ファンモデル中心のCFMOTOとヤマハが組むことで、急速に成熟が進む中国の2輪市場で相乗効果が見込めるだろう。2021年に公開されたCFMOTOのコンセプトモデル「SR-C21」は1000ccV4エンジンとウワサされており、これの開発にもヤマハの技術が投入される!?

4ミニモデルのパピオXO-1から1000ccV4エンジン搭載とウワサされる「SR-C21」まで、ファンバイクを全方位で揃えつつある中国CFMOTO。ヤマハの新しい合弁企業だ。

SR-C21 [CFMOTO] 2021年のミラノショーで発表されたコンセプトモデル。詳細は明らかにされていないが、V4エンジンを搭載するとウワサされる。

コンセプトモデルであるSR-C21は並列2気筒450ccの「450SR」がベースと思われるので、このモデルはあくまでもイメージと考えられる。

SR-C21のアッパーカウルには大型のウイングレットがついており、トップエンドのスーパースポーツを予感させる。マフラーはアップマウントの左右出しだ。
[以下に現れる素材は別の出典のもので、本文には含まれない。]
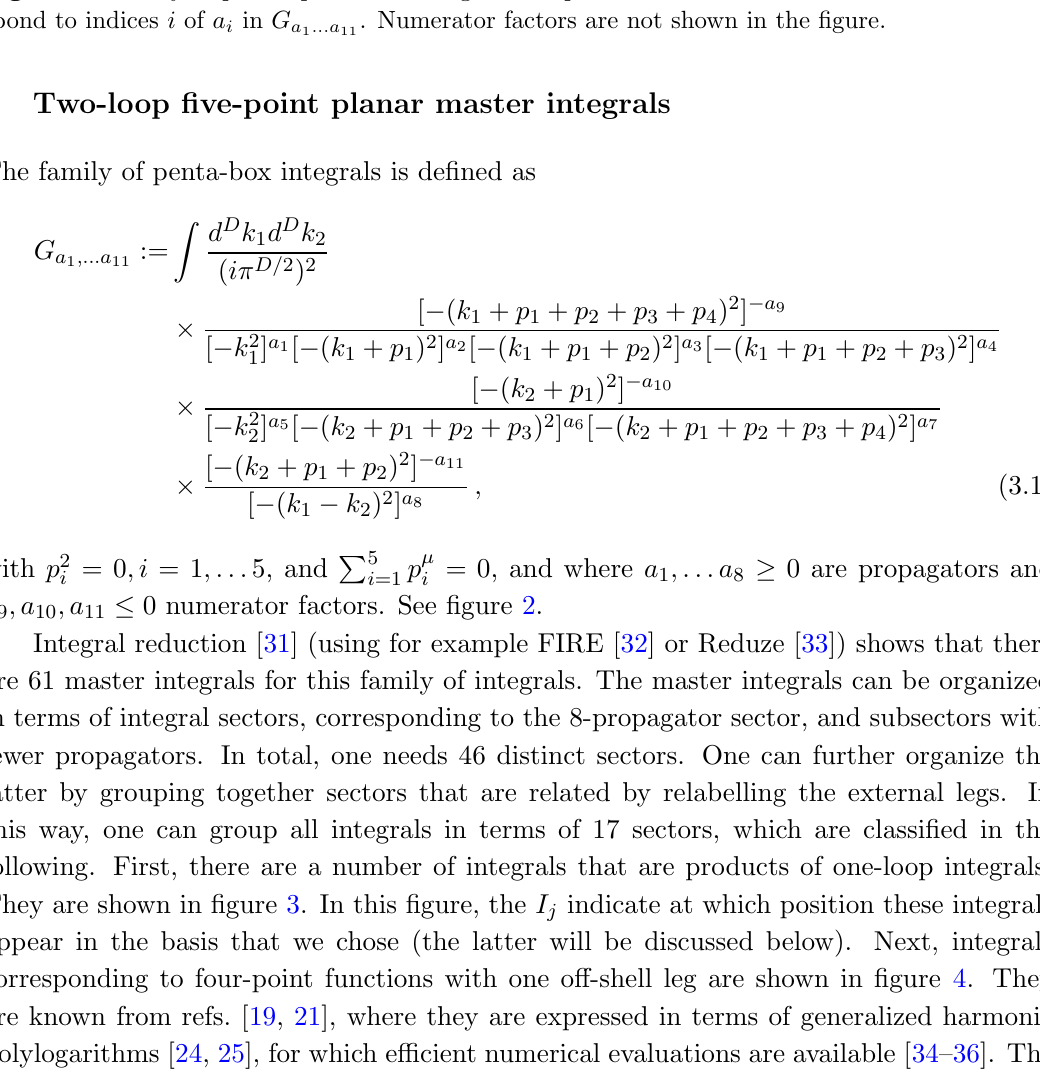
Figure 2 . Family of planar penta-box integrals computed in the main text. The numbers corre- spond to indices i of a i in G a . Numerator factors are not shown in the 1 :::a 11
コクピットの装備もリッタークラスの内容になっているのが分かる。ストリートモードでレッドゾーンが10000rpmを表示しており、エンジンは450ccのままかも知れない。

CY80 [重慶YAMAHA] 輸入規制強化に伴う中国の政策により現地生産されるようになったメイトの中国版。建設ヤマハはこれの延長線で実用車本位のラインナップになっていた。

CFMOTOは並列4気筒の500SRを発表したばかり

CFMOTOは、9月2日に株洲(しゅしゅう)国際サーキットで「2023 CFMOTO DAY」を開催しており、2台のスーパースポーツを初公開している。中でも注目なのが並列4気筒エンジンを搭載した「500SR」で、ラムエアインテークも採用し最高速は230km/h以上とされる。

中国ではすでにカワサキのZX-4Rが発売されて高い人気を見せており、さらに排気量を上乗せした500SRの登場でミドルスーパースポーツの競争が過熱しそうな勢いだ。500SRの価格は3万5000元(約70万円)と予想されており、ZX-4Rの現地価格6万9800元(141万円)の半額となる。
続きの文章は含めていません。